A story about sharks, readers, scientists, and finally, sharks

Last month, I wrote my first newspaper science story for the Santa Cruz Sentinel on a new paper about the diet of great white sharks.

Great white shark off Isla Guadalupe, Mexico in 2006. Photo by Terry Goss.

I wrote about the study’s analysis of stable isotopes in shark vertebrae as a record of a shark’s diet throughout its life. The researchers assumed they’d see the isotopic signature of mostly seals and sea lions in adult shark vertebrae. Instead they found that sharks may be eating dolphins, tuna and squid.

If you’d asked me what the story was about, I would’ve repeated the first sentence of the article. Great white sharks have a surprisingly varied diet.

I presented the premise, the methods, and the results. I thought I put together an alright story.

But, as gauged by the reader comments, I failed to convey the newsworthiness of the findings.

“What animal doesn’t adjust its diet based on the available prey?”

“I don’t care what they eat…as long as it isn’t me.”

“Sooo they eat what’s available and proportionate to their size? Fascinating.”

Apparently something was missing. These readers hadn’t seen why this study mattered to scientists. It bugged me. So I called shark expert Chris Lowe, at Cal State Long Beach, to get another perspective.

Lowe said that, yes, historically scientists have assumed that adult great white sharks eat primarily marine mammals, based only on observations of sharks along the coast. He said these calorie-rich mammals make a rewarding meal for sharks.

In the last 20 years though, Lowe said, we’ve learned that white sharks spend much of the year migrating through the Pacific Ocean. It’s harder to watch a shark eating in the open ocean than in a seal rookery. New technology, like the “Crittercam,” helps scientists understand what sharks do and what they eat during these long migrations, away from coastal marine mammal habitats. “We’re seeing that adults have no qualms about eating a 10-inch fish,” Lowe said. “A meal is a meal.”

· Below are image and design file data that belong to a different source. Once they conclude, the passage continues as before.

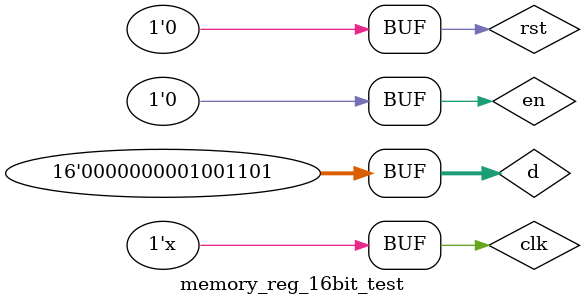
<source format=v>
`timescale 1ns / 1ps


module memory_reg_16bit_test;

	// Inputs
	reg [15:0] d;
	reg en;
	reg clk;
	reg rst;

	// Outputs
	wire [15:0] q;

	// Instantiate the Unit Under Test (UUT)
	memory_reg_16bit uut (
		.d(d), 
		.en(en), 
		.clk(clk), 
		.rst(rst), 
		.q(q)
	);
	always #20 clk=~clk;
	initial begin
		d = 0;
		en = 0;
		clk = 0;
		rst = 0;
		#15
		d=15;
		#40;
		en=1;
		#40;
		d=50;
		#40;
		d=400;
		#40;
		en=0;
		#40;
		d=35;
		#40;
		d=77;
	end
      
endmodule


</source>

The sharks’ behavior isn’t surprising, but the new paper is good evidence of it. “This paper suggests that more of them are eating other things than we previously thought,” Lowe said.

Lowe helped me understand the significance of the science. But how do I communicate that? I asked veteran science journalist Paul Rogers of the San Jose Mercury News for some tips. He said I need to ask myself a few questions:

“1) What is this story about? You have to be able to answer that question in one sentence. If you can’t, your ideas aren’t organized enough to write.

”2) Why does my grandmother care? If you can’t explain why a story matters to readers, it may not be a story,” he said.

I was on the right track. But if I could do another draft, I’d say that great white sharks have a secret life that scientists had no way of observing for years. Now, with this new research, we’re seeing a hint of that life in the record built into sharks’ very bones (or cartilage). They have favorite foods. And one shark’s favorites can be different from another’s, even when the sharks live in the same waters.

I think both of my grandmothers would get a kick out of the image of sharks sidling up to a buffet and filling their plates with their favorite foods.